Support SummarizedExperiment as input
Description of feature
SummarizedExperiment objects are widely used Bioconductor data structure that keeps track of column, row annotations and multiple data matrices. Using SummarizedExperiments avoids some common pitfalls such as screwing up the order of the annotation data frames, or subsetting the matrix, but not the annotation etc.
I would find it useful to support SummarizedExperiment rds objects as an alternative input to specifying a count matrix, row and column annotations as TSV/CSV files.
nf-core rnaseq (and potentially others) already generate such an object. Using it as input would make it easier as it's only a single file to specify instead of 3.

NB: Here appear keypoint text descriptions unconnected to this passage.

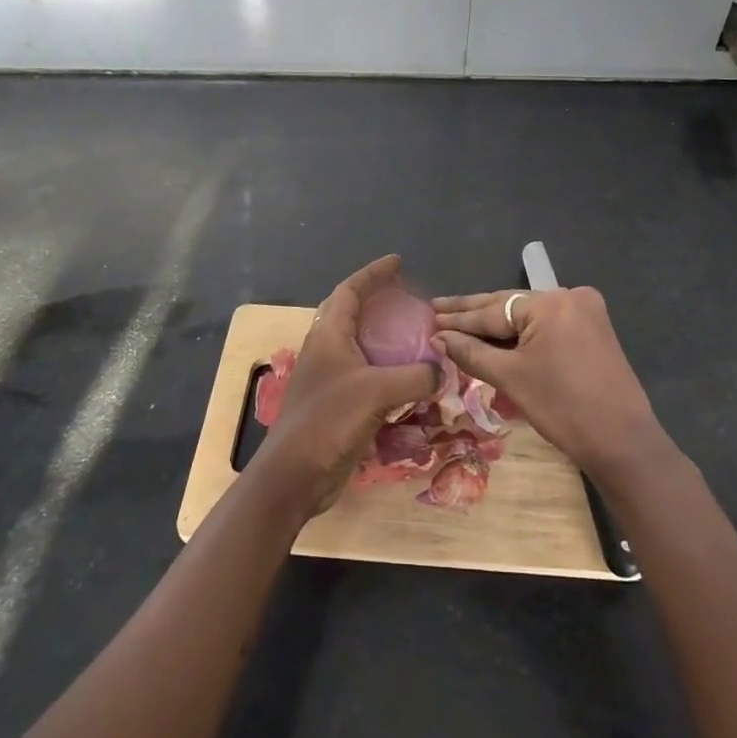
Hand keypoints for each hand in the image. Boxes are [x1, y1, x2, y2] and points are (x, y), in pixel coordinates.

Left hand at [253, 255, 439, 516]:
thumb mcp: (376, 392)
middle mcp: (326, 350)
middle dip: (378, 301)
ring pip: (360, 345)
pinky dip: (388, 370)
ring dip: (384, 336)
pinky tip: (409, 380)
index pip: (350, 291)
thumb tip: (441, 371)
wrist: (295, 475)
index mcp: (328, 335)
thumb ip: (414, 376)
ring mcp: (330, 378)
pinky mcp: (337, 404)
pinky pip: (367, 375)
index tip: (398, 262)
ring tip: (414, 335)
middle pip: (352, 313)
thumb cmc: (328, 422)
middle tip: (408, 298)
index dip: (373, 274)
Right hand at [432, 285, 672, 485]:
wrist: (622, 442)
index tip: (428, 316)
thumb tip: (438, 337)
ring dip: (496, 324)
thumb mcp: (510, 378)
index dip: (458, 318)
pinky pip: (547, 326)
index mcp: (550, 302)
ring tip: (458, 322)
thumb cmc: (562, 408)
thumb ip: (471, 352)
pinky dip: (522, 333)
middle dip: (474, 313)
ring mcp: (586, 311)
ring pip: (528, 316)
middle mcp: (570, 296)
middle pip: (510, 306)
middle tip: (437, 309)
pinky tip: (496, 336)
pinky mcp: (594, 329)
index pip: (492, 310)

@pinin4fjords, please LMK if you would be open to support that.
How would you see the implementation of that? Would we have a process early on that split out the components? I wouldn't want to have something that mandated R throughout the pipeline in order to allow this.
We just need to agree on one canonical format that's used everywhere. One of the first steps of the pipeline should be to convert whatever input format (SummarizedExperiment, CSV, TSV, SOFT, ...) to that format.

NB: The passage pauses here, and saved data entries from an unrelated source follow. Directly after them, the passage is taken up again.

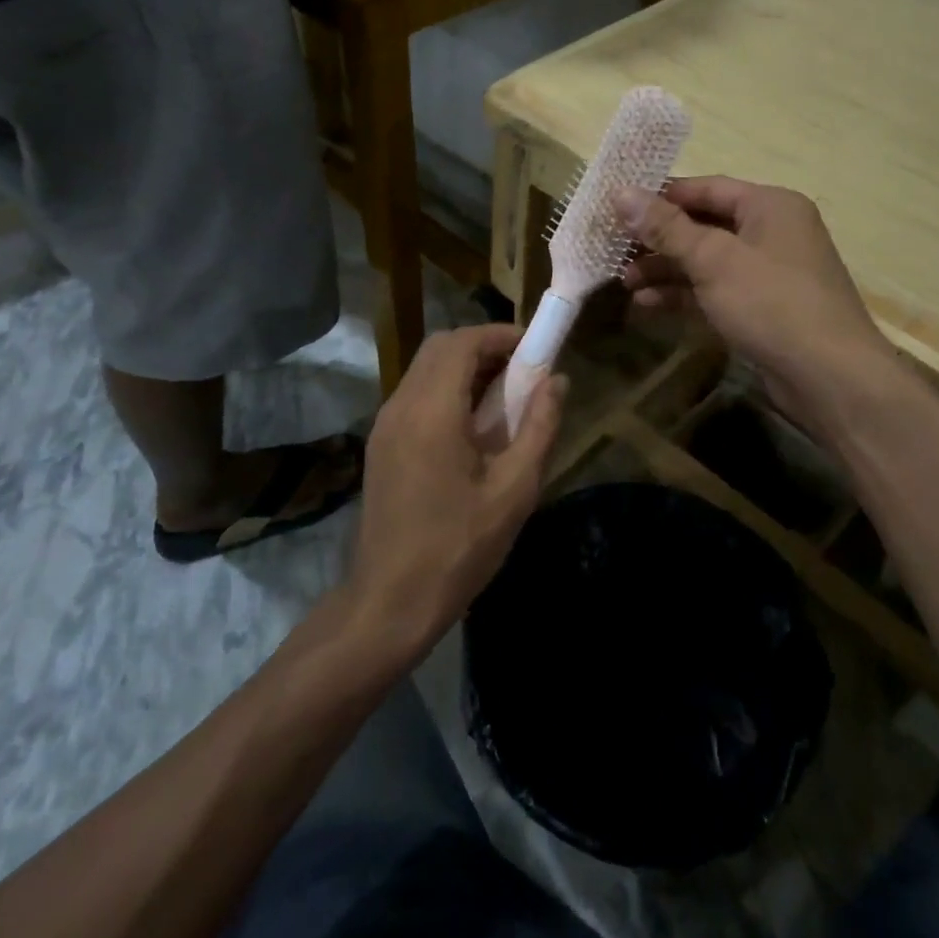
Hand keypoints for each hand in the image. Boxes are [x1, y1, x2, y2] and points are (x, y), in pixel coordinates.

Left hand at [348, 324, 565, 652]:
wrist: (388, 602)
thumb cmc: (458, 549)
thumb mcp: (514, 490)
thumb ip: (539, 427)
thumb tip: (558, 381)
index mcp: (432, 411)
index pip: (463, 342)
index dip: (500, 335)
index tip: (535, 348)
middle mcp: (401, 406)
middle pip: (441, 347)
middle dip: (484, 347)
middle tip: (522, 372)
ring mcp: (385, 425)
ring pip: (425, 369)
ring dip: (464, 368)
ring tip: (503, 400)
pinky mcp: (381, 444)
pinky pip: (415, 394)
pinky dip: (446, 390)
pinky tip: (472, 428)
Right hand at [616, 177, 895, 428]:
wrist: (830, 378)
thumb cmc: (772, 303)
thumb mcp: (713, 259)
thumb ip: (666, 227)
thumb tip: (621, 191)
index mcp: (770, 206)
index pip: (706, 188)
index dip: (660, 196)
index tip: (617, 206)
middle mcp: (772, 232)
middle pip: (704, 225)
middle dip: (658, 239)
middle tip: (614, 249)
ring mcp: (769, 273)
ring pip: (707, 261)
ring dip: (667, 269)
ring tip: (625, 281)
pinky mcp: (763, 309)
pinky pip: (716, 290)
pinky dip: (685, 295)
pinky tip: (649, 304)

If everything is R-based (I think right now it is?), I see some advantages to use SummarizedExperiments everywhere. There's btw. also interoperability with python nowadays: https://github.com/BiocPy/rds2py
But if you prefer, we can also settle on tabular formats.
Main advantages of binary format IMO:
- no need to 'guess' the data types
- faster IO
- avoid mistakes with metadata handling when using SummarizedExperiment
No, I don't want to lock the pipeline to using R everywhere. There are a number of processes not using it (GSEA, matrix filtering come to mind), and I don't want to cut us off from non-R modules in future, or start getting into hacky inter-language things (they never work that well).

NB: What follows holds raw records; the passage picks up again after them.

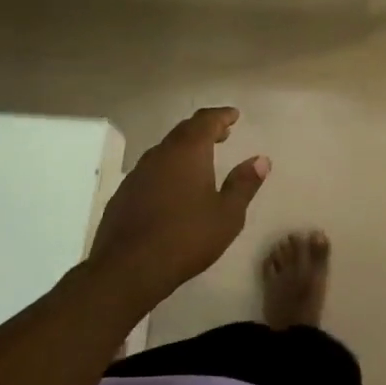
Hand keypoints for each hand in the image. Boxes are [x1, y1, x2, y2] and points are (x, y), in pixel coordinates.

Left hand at [88, 107, 269, 308]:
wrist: (127, 268)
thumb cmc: (186, 237)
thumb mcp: (227, 214)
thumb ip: (244, 184)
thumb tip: (261, 159)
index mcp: (188, 152)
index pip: (206, 121)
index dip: (222, 116)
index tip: (234, 115)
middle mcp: (160, 154)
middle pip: (184, 130)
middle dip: (204, 129)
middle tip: (222, 133)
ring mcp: (137, 173)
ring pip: (165, 150)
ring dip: (185, 148)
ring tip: (200, 159)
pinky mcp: (123, 194)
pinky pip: (151, 170)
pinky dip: (168, 168)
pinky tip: (173, 187)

At least in the first instance, I think this should be an unpacking of a summarizedexperiment object into the tabular formats the workflow is currently using.
start getting into hacky inter-language things (they never work that well).
I used to share that sentiment, but the situation has improved lately, by, well, not using hacks (such as reticulate or rpy2) anymore.
-
rds2pyis based on python bindings to a C++ library that can read rds natively - anndataR uses native R libraries to read hdf5 format.
That said, I can live with using text formats. Despite its drawbacks, it is at least universally supported.
Would something like Parquet do the job too? Better support across languages etc... not sure this helps a lot though, but it does speed up things https://parquet.apache.org/
If we were going to use one of these formats within the workflow, I think annData would be the one to go with. Good cross-language support, adoption etc.
But then we'd have to update all the modules, and force other users of those modules to use those formats. In general the files used with this workflow are not big enough to worry about I/O speed over-much. I'd rather keep to simple formats until we have a very compelling reason not to.
One motivation would also be to make the interoperability with nf-core/rnaseq (and possibly other pipelines) simpler:
Outputs from nf-core/rnaseq and other tximport-processed results The nf-core RNAseq workflow incorporates tximport for producing quantification matrices. From version 3.12.2, it additionally provides transcript length matrices which can be directly consumed by DESeq2 to model length bias across samples.
To use this approach, include the transcript lengths file with the raw counts:
--matrix 'salmon.merged.gene_counts.tsv'
--transcript_length_matrix 'salmon.merged.gene_lengths.tsv'
IMO it would be much more convenient to specify the rds object generated by rnaseq to automatically follow best practices.
We built it this the way it is to make it somewhat agnostic to upstream pipelines. RNA-seq outputs RDS, many other things don't.
As I say, happy to take RDS as a way of supplying pre-checked matrices, annotations etc we then unpack and pass to the existing input channels.